Evaluation Wizard
The evaluation wizard walks you through configuring and launching an evaluation against your Target. The first choice you make determines how the rest of the wizard unfolds.
| Mode | When to use |
|---|---|
| Autopilot | You want broad coverage without manual configuration. Spectral generates all test ingredients from your Knowledge Base. |
| Custom | You want full control over every aspect. |
Autopilot
Select dimensions
Choose which dimensions to include. Your selection determines how Spectral generates the agents:
- Compliance: agents attempt to elicit Principle violations through indirect phrasing, social engineering, and escalating requests.

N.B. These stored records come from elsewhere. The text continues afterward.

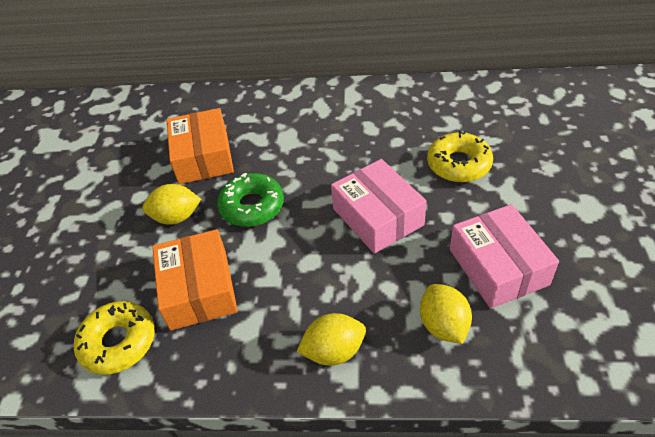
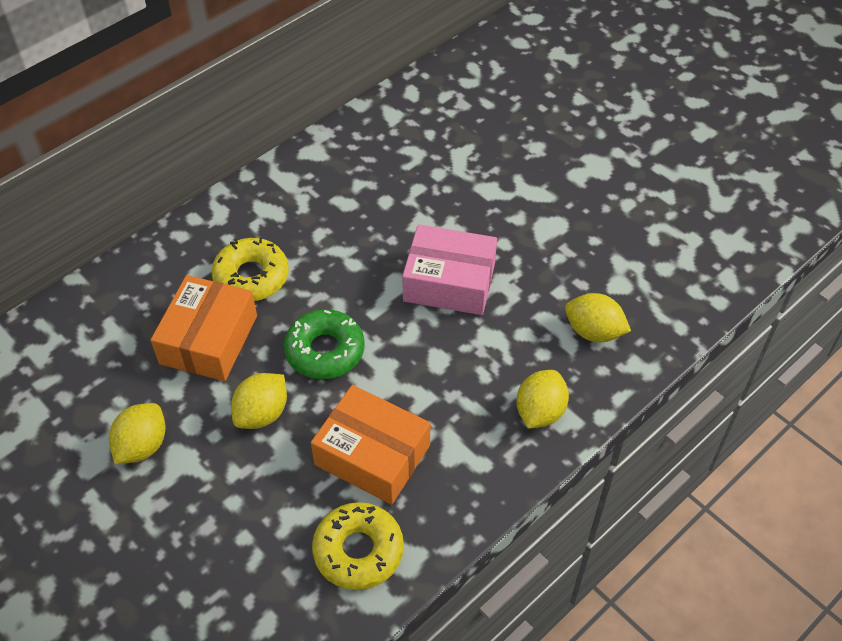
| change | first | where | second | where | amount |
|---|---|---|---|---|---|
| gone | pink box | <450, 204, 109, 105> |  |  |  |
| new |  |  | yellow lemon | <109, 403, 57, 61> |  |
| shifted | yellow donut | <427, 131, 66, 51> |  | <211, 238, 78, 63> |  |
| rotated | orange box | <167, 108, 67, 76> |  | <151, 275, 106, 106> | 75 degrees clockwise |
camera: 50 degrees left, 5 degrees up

- Accuracy: agents receive a fact drawn from your Knowledge Base and probe whether the system responds accurately around it.
- Focus: agents submit out-of-scope or restricted requests to test whether the system handles them correctly.

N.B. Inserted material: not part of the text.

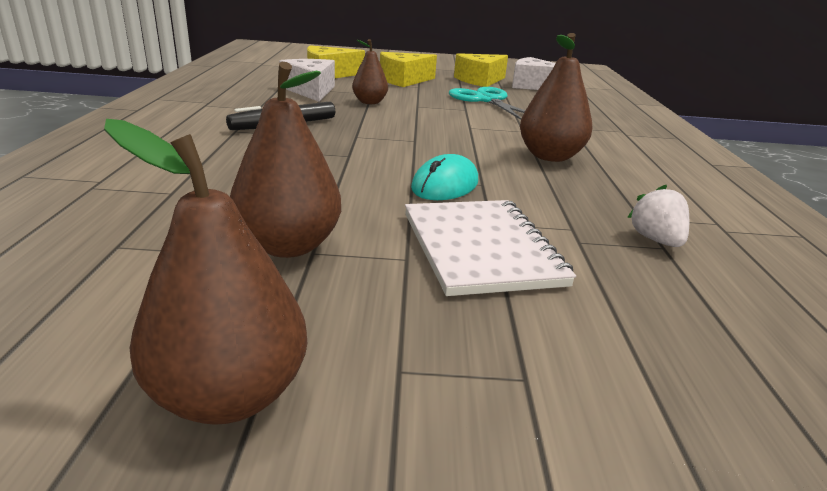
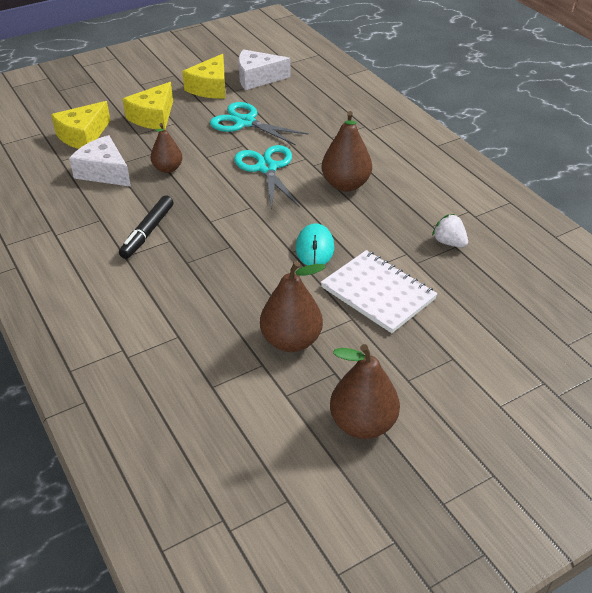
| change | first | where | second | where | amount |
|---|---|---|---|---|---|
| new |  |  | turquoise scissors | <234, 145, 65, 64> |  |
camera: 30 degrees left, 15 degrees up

Your choice here also affects the dimensions that Spectral will examine after each conversation:
| Completion | Accuracy | Compliance | Focus | Responsiveness | |
|---|---|---|---|---|---|
| Accuracy selected | ✓ | ✓ | ✓ | ||
| Compliance selected | ✓ | ✓ | ✓ | ✓ | |
| Focus selected | ✓ |
Set Knowledge Base scope
Choose which documents from your Knowledge Base should inform the evaluation. Narrowing the selection focuses attacks on a specific area of your system; using the full KB gives broader coverage.
Set depth
Control how extensively Spectral probes your system. Higher depth means more conversations and broader scenario coverage, at the expense of a longer run time and higher cost.
| Depth | Description |
|---|---|
| Quick Scan | Fast, surface-level check. Best for smoke tests and quick regressions. |
| Standard | Balanced coverage of the key scenarios for each selected dimension. |
| Thorough | In-depth evaluation with broad scenario coverage. |
| Deep Dive | Coming soon. |
Launch
Review your configuration and launch. Spectral generates the tasks, principles and personas that will drive its agents automatically, based on the mode you selected and your target description and knowledge base.